这个函数的参数ubuf不是别人,正是从用户空间传下来的那个user buffer,或曰user-space buffer,len则是该buffer的长度.

也许我们早就该讲struct bio.毫无疑问这个结构体是Generic Block Layer中最基础最核心最拉风最潇洒最酷的结构体之一.它表征的是一次正在进行的块设备I/O操作.经典的Linux书籍中无一例外的都对这个结构体进行了详细的介绍,但作为80后我们并不需要跟风,并不需要随波逐流,我们要追求自己的个性,所以这里我们并不过多地讲这个结构体,只是告诉你,它来自include/linux/bio.h:

     68 /*

     69  * main unit of I/O for the block layer and lower layers (ie drivers and

     70  * stacking drivers)

     71  */

     72 struct bio {

     73         sector_t                bi_sector;      /* device address in 512 byte

     74                                                    sectors */

     75         struct bio              *bi_next;       /* request queue link */

     76         struct block_device     *bi_bdev;

     77         unsigned long           bi_flags;       /* status, command, etc */

     78         unsigned long           bi_rw;          /* bottom bits READ/WRITE,

     79                                                  * top bits priority

     80                                                  */

     81

     82         unsigned short          bi_vcnt;        /* how many bio_vec's */

     83         unsigned short          bi_idx;         /* current index into bvl_vec */

     84

     85         /* Number of segments in this BIO after

     86          * physical address coalescing is performed.

     87          */

     88         unsigned short          bi_phys_segments;

     89

     90         /* Number of segments after physical and DMA remapping

     91          * hardware coalescing is performed.

     92          */

     93         unsigned short          bi_hw_segments;

     94

     95         unsigned int            bi_size;        /* residual I/O count */

     96

     97         /*

     98          * To keep track of the max hw size, we account for the

     99          * sizes of the first and last virtually mergeable segments

    100          * in this bio

    101          */

    102         unsigned int            bi_hw_front_size;

    103         unsigned int            bi_hw_back_size;

    104

    105         unsigned int            bi_max_vecs;    /* max bvl_vecs we can hold */

    106

    107         struct bio_vec          *bi_io_vec;     /* the actual vec list */

    108

    109         bio_end_io_t            *bi_end_io;

    110         atomic_t                bi_cnt;         /* pin count */

    111

    112         void                    *bi_private;

    113

    114         bio_destructor_t        *bi_destructor; /* destructor */

    115 };

而它的存在并非是孤立的,它和request是有联系的.struct request中有一个成员struct bio *bio,表征的就是这个requestbio,因为一个request包含多个I/O操作.blk_rq_map_user的主要工作就是建立user bufferbio之间的映射,具体工作是由__blk_rq_map_user来完成的.
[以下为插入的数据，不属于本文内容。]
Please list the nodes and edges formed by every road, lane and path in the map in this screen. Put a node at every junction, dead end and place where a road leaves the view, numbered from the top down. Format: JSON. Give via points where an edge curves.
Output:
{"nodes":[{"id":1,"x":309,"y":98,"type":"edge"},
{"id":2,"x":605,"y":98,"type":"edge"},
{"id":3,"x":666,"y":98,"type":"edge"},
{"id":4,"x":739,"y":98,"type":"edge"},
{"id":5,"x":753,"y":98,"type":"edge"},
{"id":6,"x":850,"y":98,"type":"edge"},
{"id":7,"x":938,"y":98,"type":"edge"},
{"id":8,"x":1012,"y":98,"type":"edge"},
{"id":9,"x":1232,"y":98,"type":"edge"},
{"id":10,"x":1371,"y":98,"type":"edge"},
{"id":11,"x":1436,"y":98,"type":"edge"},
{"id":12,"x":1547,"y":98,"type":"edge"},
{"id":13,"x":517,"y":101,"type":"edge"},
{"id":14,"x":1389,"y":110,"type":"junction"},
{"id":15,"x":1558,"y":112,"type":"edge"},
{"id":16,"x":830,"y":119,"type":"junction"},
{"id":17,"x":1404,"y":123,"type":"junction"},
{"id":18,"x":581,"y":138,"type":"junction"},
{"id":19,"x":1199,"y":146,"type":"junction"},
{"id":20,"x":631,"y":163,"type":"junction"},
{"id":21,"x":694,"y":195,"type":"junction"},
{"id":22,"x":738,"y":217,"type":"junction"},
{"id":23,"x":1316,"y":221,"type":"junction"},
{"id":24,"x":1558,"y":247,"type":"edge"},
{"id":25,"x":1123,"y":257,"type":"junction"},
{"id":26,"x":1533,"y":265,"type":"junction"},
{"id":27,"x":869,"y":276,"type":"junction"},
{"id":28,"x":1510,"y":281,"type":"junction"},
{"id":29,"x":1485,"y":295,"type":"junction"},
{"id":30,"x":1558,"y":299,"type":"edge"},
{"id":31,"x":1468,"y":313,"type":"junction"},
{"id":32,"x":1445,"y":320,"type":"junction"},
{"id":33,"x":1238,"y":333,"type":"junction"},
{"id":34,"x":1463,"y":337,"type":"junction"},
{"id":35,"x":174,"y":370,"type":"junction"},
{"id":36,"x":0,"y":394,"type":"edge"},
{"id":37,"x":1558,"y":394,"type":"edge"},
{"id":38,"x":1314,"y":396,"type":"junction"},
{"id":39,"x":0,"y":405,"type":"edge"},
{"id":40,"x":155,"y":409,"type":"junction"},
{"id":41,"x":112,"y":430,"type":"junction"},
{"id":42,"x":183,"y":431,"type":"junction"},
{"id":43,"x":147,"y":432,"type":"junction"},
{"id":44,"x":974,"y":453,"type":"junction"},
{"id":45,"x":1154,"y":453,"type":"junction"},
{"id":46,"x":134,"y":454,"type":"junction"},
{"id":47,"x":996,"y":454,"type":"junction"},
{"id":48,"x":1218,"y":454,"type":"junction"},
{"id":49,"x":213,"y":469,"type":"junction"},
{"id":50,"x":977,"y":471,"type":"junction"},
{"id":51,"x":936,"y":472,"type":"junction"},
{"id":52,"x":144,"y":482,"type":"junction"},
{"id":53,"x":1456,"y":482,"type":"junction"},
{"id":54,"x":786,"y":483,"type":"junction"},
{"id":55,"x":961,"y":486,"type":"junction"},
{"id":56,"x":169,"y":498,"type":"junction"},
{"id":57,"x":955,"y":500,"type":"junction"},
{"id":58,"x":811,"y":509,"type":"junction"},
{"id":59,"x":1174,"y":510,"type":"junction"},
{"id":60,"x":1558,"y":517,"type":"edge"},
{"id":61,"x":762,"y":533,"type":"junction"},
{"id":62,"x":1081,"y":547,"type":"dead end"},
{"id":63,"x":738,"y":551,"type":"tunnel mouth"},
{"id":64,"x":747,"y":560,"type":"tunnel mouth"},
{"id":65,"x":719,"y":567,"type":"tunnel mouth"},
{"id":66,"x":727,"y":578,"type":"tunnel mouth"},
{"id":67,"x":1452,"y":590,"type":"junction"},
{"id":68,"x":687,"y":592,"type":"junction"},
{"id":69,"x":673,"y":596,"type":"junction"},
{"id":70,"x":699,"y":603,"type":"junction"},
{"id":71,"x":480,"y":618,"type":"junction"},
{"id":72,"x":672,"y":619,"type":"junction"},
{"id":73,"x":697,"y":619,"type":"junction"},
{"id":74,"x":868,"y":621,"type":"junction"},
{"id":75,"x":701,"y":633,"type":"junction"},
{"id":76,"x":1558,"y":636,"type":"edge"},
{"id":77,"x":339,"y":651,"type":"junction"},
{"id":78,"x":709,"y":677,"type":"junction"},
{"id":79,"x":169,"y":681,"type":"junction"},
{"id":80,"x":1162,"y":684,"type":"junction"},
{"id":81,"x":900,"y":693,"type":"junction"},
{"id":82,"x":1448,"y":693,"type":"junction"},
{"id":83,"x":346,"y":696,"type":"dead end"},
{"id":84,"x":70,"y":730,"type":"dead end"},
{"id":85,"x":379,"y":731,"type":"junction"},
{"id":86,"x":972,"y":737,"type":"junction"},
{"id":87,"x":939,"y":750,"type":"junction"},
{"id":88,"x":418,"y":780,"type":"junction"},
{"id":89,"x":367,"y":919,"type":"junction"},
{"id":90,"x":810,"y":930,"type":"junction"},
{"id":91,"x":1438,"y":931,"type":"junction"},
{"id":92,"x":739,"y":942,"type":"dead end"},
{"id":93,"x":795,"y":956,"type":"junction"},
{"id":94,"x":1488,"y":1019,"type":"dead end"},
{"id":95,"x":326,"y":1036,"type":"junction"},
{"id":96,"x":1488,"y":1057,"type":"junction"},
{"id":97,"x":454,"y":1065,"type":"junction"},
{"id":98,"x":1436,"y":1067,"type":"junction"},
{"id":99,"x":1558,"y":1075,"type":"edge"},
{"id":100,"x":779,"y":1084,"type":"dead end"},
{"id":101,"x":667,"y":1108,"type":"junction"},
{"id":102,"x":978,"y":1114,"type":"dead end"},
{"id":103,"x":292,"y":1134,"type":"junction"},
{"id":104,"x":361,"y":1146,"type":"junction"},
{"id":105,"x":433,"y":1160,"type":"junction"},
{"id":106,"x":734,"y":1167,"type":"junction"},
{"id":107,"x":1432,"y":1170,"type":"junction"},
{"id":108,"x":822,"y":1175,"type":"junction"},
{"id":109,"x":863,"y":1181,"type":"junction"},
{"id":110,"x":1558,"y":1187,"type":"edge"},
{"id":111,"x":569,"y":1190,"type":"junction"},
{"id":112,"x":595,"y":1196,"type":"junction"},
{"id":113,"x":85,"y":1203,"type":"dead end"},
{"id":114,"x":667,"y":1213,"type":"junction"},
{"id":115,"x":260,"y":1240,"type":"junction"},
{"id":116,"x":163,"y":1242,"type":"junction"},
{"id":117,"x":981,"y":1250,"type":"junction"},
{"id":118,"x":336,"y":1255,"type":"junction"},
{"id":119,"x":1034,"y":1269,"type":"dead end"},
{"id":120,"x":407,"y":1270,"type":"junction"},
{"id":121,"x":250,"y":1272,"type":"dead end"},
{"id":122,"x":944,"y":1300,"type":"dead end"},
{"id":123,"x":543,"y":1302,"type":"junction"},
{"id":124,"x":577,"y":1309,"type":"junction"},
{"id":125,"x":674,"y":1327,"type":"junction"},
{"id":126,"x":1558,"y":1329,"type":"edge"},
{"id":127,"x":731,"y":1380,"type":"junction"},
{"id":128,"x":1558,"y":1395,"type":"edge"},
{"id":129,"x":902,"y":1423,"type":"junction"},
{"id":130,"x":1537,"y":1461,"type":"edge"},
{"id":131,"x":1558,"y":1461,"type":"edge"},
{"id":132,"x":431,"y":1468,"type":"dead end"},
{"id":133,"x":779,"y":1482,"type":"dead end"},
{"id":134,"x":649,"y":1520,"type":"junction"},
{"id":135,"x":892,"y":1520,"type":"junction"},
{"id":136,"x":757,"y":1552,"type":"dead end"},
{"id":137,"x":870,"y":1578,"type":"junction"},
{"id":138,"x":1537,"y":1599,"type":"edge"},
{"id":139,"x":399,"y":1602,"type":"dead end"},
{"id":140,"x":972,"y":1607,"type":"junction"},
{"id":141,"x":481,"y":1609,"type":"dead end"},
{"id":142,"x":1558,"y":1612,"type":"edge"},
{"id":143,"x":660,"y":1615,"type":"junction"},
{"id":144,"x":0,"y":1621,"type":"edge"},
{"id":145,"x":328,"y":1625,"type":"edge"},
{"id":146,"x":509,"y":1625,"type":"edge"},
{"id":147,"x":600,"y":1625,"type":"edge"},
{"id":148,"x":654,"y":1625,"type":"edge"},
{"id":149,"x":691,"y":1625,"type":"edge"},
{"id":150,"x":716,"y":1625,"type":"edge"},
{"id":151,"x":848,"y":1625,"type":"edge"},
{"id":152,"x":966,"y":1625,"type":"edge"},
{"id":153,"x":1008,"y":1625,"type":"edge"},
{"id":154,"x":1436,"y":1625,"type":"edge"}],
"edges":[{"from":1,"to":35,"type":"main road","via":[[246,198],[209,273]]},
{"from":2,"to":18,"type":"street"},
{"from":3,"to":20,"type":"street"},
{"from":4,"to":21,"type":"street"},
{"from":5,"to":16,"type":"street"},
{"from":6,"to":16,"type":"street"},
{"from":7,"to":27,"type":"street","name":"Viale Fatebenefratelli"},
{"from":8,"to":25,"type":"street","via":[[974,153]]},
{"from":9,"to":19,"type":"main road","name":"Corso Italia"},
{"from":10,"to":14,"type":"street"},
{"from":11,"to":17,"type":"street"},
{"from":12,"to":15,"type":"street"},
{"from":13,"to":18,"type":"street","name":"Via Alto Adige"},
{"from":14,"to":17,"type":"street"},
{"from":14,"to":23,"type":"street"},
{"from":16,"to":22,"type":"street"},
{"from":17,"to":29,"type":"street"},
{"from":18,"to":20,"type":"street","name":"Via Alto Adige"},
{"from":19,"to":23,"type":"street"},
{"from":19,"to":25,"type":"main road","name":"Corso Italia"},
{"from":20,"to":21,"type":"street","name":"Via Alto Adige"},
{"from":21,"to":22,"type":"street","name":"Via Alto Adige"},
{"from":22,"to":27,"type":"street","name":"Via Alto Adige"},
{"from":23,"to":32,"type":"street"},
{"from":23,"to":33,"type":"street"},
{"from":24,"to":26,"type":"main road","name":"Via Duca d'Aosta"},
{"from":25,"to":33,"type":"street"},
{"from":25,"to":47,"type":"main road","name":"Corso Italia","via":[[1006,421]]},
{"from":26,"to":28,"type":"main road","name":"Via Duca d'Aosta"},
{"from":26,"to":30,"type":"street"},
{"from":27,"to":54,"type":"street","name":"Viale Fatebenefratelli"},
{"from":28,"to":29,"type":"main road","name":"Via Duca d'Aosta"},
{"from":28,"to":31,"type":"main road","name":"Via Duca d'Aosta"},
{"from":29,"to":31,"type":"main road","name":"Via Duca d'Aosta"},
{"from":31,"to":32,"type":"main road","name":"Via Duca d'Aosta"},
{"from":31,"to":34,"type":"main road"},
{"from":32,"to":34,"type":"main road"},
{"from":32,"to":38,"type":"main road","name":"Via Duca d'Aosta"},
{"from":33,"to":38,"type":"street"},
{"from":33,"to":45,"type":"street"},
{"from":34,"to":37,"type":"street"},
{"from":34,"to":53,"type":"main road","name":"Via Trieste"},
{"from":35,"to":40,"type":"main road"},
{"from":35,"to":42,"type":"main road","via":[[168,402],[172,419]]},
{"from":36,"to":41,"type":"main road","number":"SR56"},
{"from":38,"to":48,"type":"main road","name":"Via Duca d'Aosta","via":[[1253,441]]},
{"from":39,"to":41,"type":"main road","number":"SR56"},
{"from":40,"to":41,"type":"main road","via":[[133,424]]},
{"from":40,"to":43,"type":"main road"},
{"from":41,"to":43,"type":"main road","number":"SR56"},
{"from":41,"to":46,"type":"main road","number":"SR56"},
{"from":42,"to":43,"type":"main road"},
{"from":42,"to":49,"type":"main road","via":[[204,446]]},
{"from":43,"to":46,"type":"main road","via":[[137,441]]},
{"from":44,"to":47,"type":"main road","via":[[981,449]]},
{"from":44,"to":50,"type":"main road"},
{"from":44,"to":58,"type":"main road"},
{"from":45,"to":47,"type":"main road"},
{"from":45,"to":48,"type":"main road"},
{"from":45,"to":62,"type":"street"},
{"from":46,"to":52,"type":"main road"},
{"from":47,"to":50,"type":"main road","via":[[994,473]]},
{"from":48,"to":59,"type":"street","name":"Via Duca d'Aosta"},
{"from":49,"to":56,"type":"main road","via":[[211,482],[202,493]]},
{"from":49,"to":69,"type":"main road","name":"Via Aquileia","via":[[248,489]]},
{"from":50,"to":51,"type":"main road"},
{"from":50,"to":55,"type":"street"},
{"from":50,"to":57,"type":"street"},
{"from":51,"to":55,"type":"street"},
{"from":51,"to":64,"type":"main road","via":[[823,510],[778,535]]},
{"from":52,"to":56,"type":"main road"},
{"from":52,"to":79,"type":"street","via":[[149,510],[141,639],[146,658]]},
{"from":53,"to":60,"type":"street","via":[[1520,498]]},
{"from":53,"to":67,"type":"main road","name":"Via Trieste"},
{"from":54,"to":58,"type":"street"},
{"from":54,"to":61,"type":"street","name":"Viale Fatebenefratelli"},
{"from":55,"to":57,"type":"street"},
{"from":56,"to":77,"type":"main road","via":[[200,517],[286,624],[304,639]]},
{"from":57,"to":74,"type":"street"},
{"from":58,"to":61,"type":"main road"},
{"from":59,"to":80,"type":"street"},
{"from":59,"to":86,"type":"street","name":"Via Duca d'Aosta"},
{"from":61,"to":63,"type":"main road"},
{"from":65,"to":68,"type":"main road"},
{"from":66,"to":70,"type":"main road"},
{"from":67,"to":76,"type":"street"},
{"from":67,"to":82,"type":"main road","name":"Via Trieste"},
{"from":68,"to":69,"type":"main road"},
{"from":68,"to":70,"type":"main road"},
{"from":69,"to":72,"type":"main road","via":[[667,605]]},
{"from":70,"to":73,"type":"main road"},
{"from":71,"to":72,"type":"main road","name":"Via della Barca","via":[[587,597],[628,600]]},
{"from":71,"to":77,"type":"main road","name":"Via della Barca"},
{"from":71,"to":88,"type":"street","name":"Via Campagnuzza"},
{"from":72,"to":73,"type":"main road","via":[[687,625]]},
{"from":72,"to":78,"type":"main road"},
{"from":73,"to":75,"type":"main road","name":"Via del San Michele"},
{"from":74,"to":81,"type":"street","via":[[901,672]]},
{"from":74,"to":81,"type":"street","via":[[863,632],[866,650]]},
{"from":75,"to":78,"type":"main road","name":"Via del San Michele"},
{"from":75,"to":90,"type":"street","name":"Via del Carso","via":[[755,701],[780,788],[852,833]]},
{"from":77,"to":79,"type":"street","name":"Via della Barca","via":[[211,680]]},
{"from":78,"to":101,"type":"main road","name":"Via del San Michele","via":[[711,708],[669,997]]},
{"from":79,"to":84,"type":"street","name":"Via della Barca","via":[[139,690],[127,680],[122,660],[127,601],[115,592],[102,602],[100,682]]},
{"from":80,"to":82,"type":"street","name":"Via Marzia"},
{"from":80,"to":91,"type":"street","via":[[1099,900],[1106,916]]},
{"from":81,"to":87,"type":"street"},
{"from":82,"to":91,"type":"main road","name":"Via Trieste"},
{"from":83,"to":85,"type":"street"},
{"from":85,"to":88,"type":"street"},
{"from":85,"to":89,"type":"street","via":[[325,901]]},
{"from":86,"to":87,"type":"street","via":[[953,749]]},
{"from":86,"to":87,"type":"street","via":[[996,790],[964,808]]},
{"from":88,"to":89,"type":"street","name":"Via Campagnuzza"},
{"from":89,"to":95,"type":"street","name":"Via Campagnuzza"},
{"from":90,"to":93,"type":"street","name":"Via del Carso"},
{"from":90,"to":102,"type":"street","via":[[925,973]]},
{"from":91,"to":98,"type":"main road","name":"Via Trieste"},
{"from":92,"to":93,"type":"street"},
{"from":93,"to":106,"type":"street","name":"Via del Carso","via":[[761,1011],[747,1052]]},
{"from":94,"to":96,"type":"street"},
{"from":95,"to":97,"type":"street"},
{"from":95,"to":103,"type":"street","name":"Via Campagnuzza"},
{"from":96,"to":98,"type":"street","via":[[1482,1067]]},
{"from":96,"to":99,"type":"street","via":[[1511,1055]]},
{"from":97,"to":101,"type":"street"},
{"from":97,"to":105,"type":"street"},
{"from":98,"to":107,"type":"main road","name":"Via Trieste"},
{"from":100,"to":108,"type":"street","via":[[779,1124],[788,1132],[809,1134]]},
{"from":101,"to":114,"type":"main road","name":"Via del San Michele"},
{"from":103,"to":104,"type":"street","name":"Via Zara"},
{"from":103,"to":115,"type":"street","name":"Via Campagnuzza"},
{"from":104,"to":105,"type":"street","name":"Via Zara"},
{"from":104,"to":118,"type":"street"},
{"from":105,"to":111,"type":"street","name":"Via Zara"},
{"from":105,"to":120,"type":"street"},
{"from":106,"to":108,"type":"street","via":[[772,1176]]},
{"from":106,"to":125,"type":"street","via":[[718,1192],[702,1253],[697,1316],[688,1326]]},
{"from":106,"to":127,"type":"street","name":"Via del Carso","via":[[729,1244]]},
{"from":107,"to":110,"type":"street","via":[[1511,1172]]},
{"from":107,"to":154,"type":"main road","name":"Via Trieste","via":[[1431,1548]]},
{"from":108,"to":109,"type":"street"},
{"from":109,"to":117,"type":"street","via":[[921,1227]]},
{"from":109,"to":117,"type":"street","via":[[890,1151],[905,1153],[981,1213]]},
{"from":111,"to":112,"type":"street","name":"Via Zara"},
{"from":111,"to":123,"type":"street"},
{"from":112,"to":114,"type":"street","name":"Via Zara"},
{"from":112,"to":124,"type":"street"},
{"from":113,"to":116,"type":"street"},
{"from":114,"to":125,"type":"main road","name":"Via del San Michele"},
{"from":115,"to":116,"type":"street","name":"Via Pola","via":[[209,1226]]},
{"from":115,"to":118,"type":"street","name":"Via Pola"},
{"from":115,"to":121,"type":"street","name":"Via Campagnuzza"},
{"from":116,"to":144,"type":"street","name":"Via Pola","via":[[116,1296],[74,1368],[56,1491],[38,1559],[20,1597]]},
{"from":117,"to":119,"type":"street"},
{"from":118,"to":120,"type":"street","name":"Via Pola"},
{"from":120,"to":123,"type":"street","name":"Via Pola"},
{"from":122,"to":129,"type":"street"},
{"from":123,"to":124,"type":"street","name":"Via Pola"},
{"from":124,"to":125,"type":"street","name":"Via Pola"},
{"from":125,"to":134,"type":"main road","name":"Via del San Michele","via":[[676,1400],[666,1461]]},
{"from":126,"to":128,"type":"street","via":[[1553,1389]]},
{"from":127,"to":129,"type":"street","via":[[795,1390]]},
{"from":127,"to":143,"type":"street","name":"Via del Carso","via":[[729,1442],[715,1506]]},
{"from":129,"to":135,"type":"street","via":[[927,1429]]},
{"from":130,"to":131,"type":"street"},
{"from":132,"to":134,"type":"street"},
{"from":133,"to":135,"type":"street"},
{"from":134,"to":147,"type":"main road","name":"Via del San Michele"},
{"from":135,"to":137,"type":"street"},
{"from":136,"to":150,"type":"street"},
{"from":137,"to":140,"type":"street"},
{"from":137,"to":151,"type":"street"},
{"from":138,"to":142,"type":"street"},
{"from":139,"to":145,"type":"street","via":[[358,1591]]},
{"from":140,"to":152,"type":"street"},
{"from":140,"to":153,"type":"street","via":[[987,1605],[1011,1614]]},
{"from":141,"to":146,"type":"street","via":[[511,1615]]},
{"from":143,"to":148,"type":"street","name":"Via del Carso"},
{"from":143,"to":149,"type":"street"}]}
   2341 static int __blk_rq_map_user(request_queue_t *q, struct request *rq,

   2342                              void __user *ubuf, unsigned int len)

   2343 {

   2344         unsigned long uaddr;

   2345         struct bio *bio, *orig_bio;

   2346         int reading, ret;

   2347

   2348         reading = rq_data_dir(rq) == READ;

   2349

   2350         /*

   2351          * if alignment requirement is satisfied, map in user pages for

   2352          * direct dma. else, set up kernel bounce buffers

   2353          */

   2354         uaddr = (unsigned long) ubuf;

   2355         if (!(uaddr & queue_dma_alignment(q)) && !(len & queue_dma_alignment(q)))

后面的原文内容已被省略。